[Provided material]

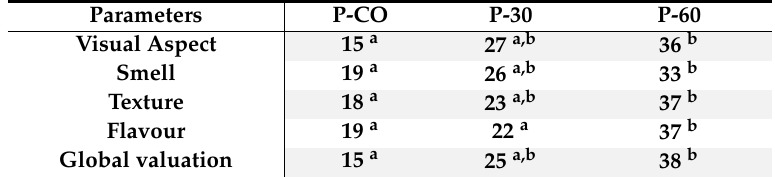
Figure 4. Preference score for each of the parameters showed in percentage; (P-CO: control sample; P-30 and P-60: samples with 30% and 60% of pork fat replacement, respectively). Table 4. Friedman test results using a valuation of 1, 2 or 3 for the preferred sample, second preferred sample and the third preferred sample, respectively. F(test) > F( α =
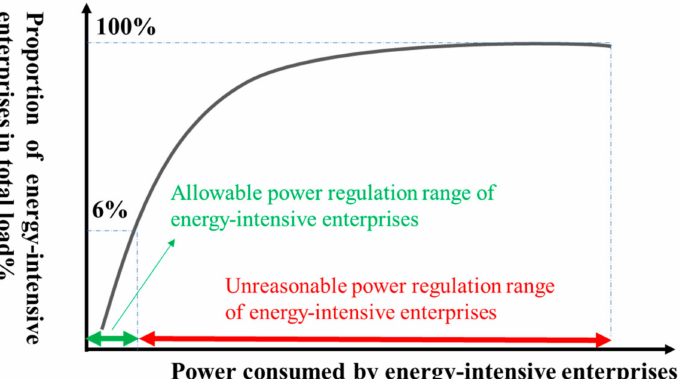
Figure 5. The power regulation range of the electrolytic aluminum load.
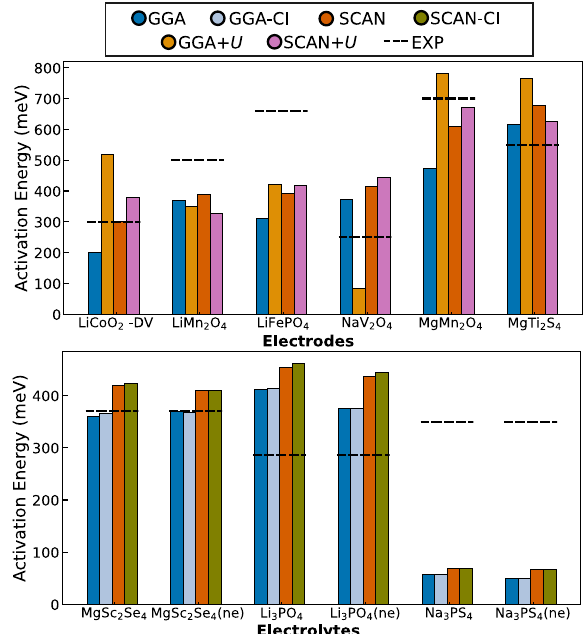
Fig. 2 Computed barriers, using different XC frameworks, for the electrodes (top panel) and solid electrolytes (bottom panel) considered in this work. Horizontal dashed lines indicate experi- mentally reported values. “ ne ” in the electrolytes panel indicates the inclusion of UBC (i.e., NELECT) in the NEB calculation, while bars corresponding to “ CI ” highlight the usage of the climbing image framework. Barriers plotted for Li 3 PO 4 are for the 1(d) → 2(c) hop. “ DV ” in LiCoO 2 -DV stands for the divacancy hop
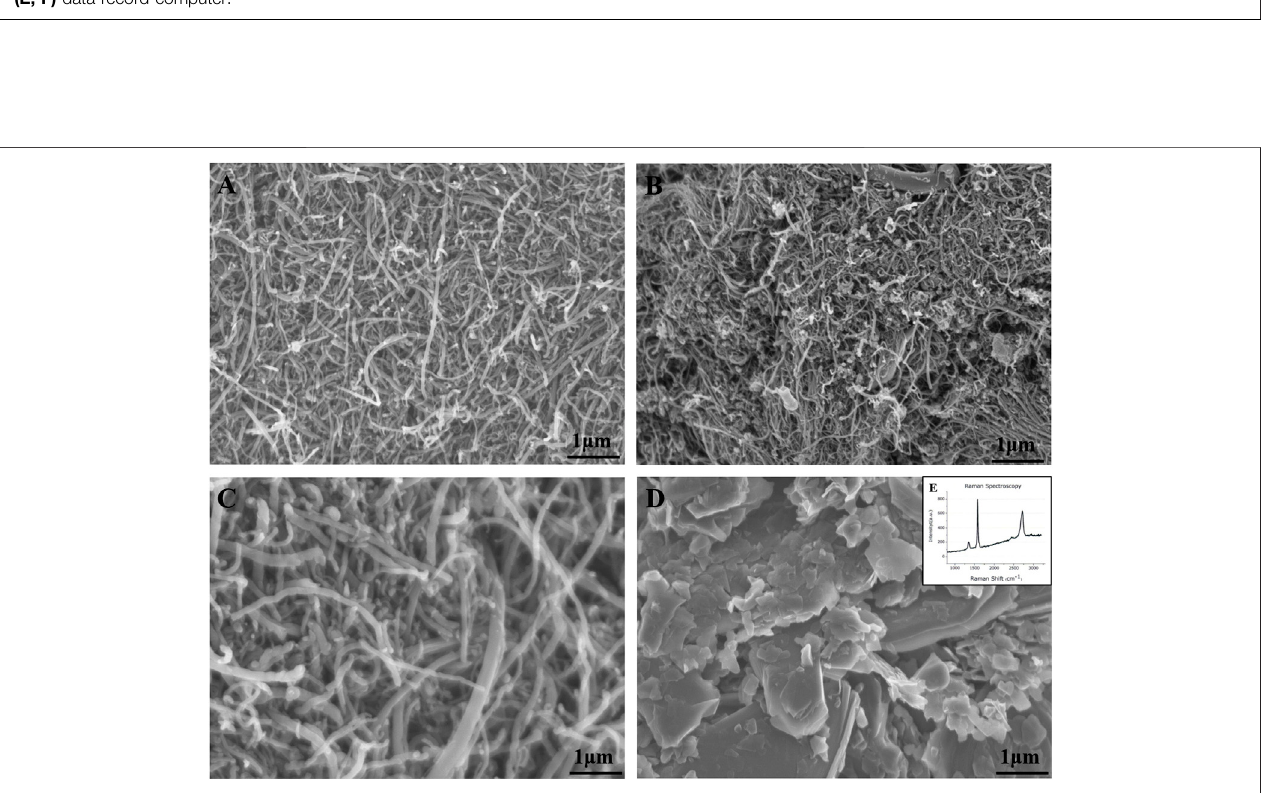
FIGURE 3 | SEM images of (A) CNT (SSA165), (B) CNT (SSA500), (C) CNT (SSA60), (D) GNP.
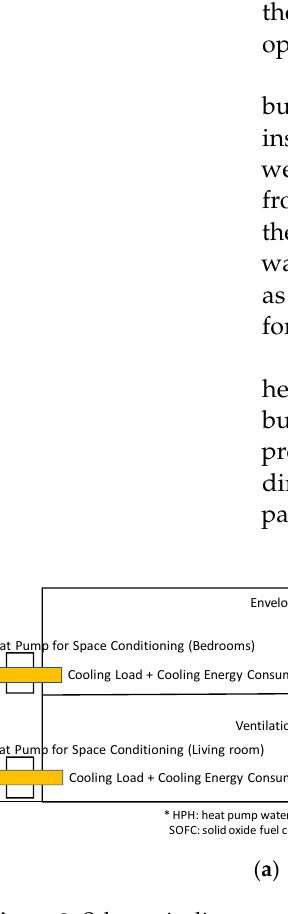
Figure 2. Schematic diagram of the heat release defined in this study for ( a ) the cooling season and ( b ) the heating season.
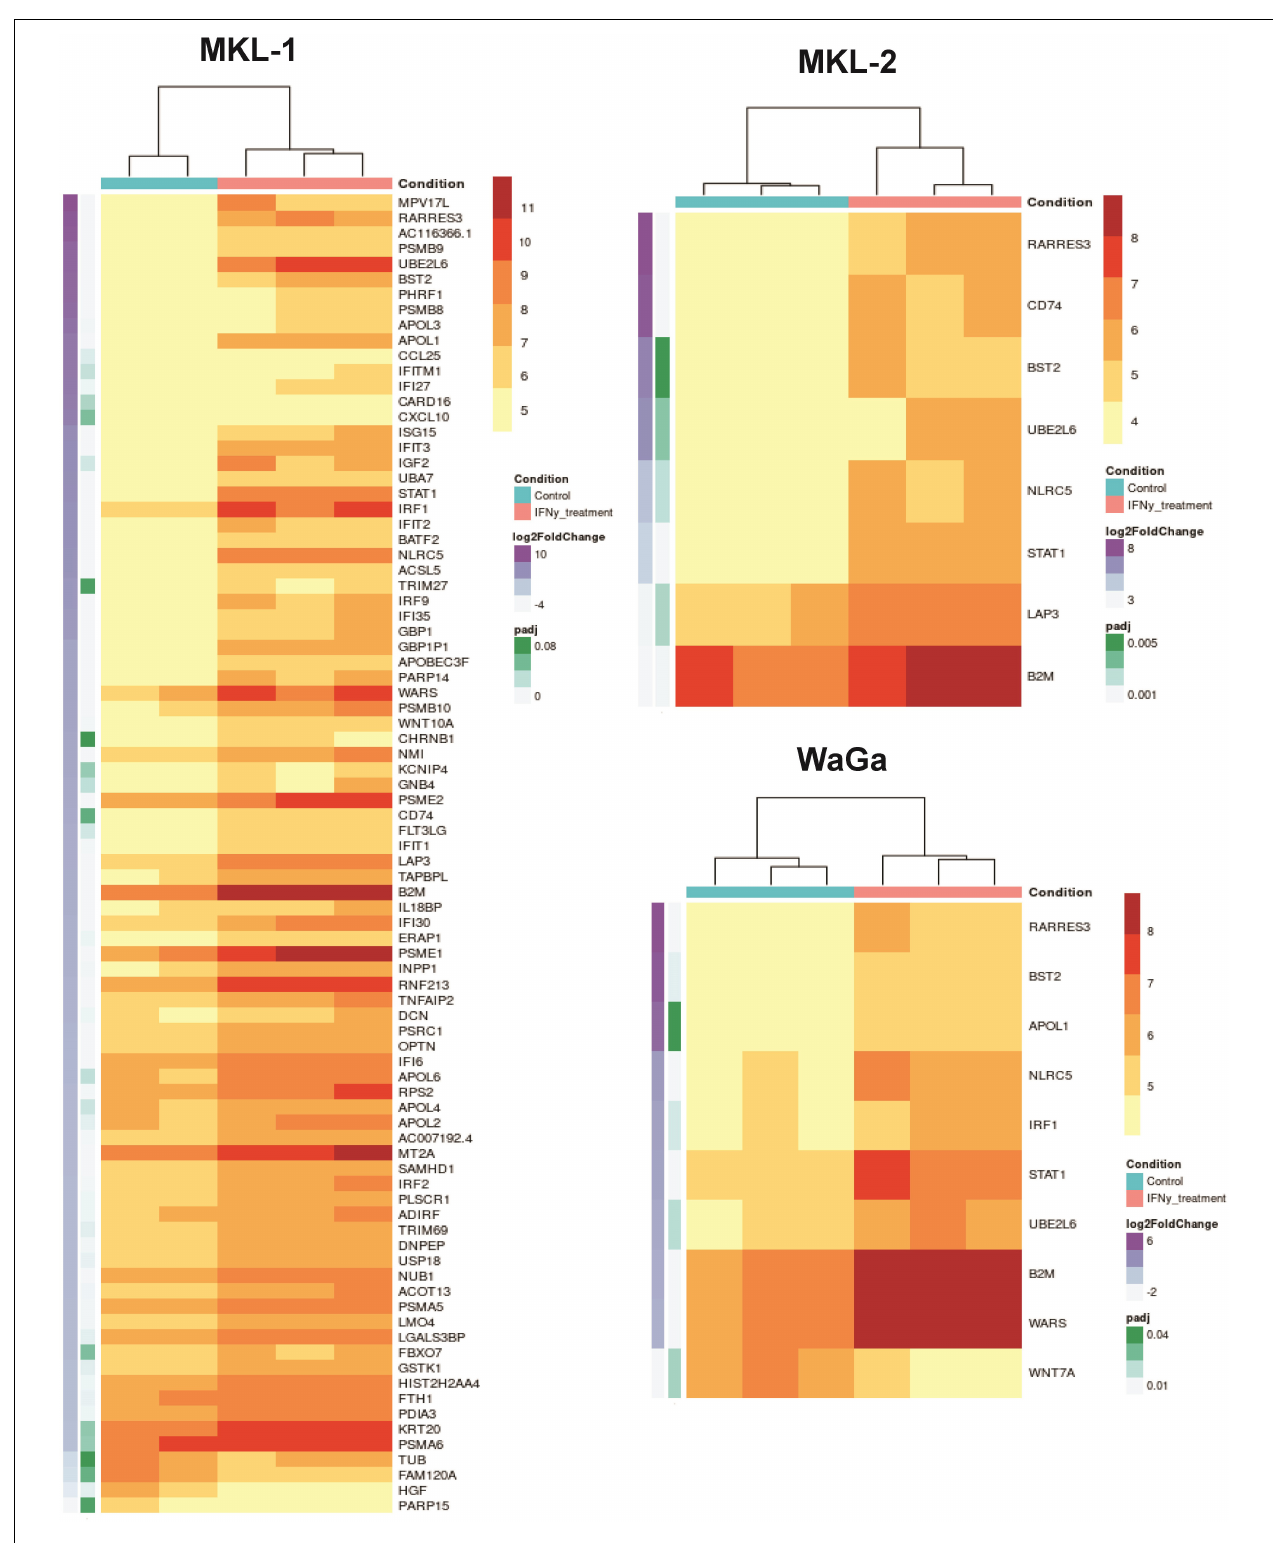
FIGURE 4 | Differentially expressed genes of the cell lines MKL-1, MKL-2, and WaGa illustrated in heatmaps. Cell lines were incubated with IFN γ (blue top labels) or without IFN γ (pink top labels). Adjusted p -values are indicated in green and log 2 fold change in purple on the left side. Listed genes were differentially expressed with a false discovery rate-adjusted p -value < 0.1 and an absolute fold change > 2. A total of 86 genes was detected in MKL-1, eight genes in MKL-2, and 10 genes in WaGa cells. Heat scale represents vst-normalized counts using DESeq2.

[Task description]
An exact restatement is expected of the lines from the line containing "Figure 2. Schematic" to the end of the data above, pictures excluded.

[Result of this exercise]
Figure 2. Schematic diagram of the heat release defined in this study for ( a ) the cooling season and ( b ) the heating season.
FIGURE 4 | Differentially expressed genes of the cell lines MKL-1, MKL-2, and WaGa illustrated in heatmaps. Cell lines were incubated with IFN γ (blue top labels) or without IFN γ (pink top labels). Adjusted p -values are indicated in green and log 2 fold change in purple on the left side. Listed genes were differentially expressed with a false discovery rate-adjusted p -value < 0.1 and an absolute fold change > 2. A total of 86 genes was detected in MKL-1, eight genes in MKL-2, and 10 genes in WaGa cells. Heat scale represents vst-normalized counts using DESeq2.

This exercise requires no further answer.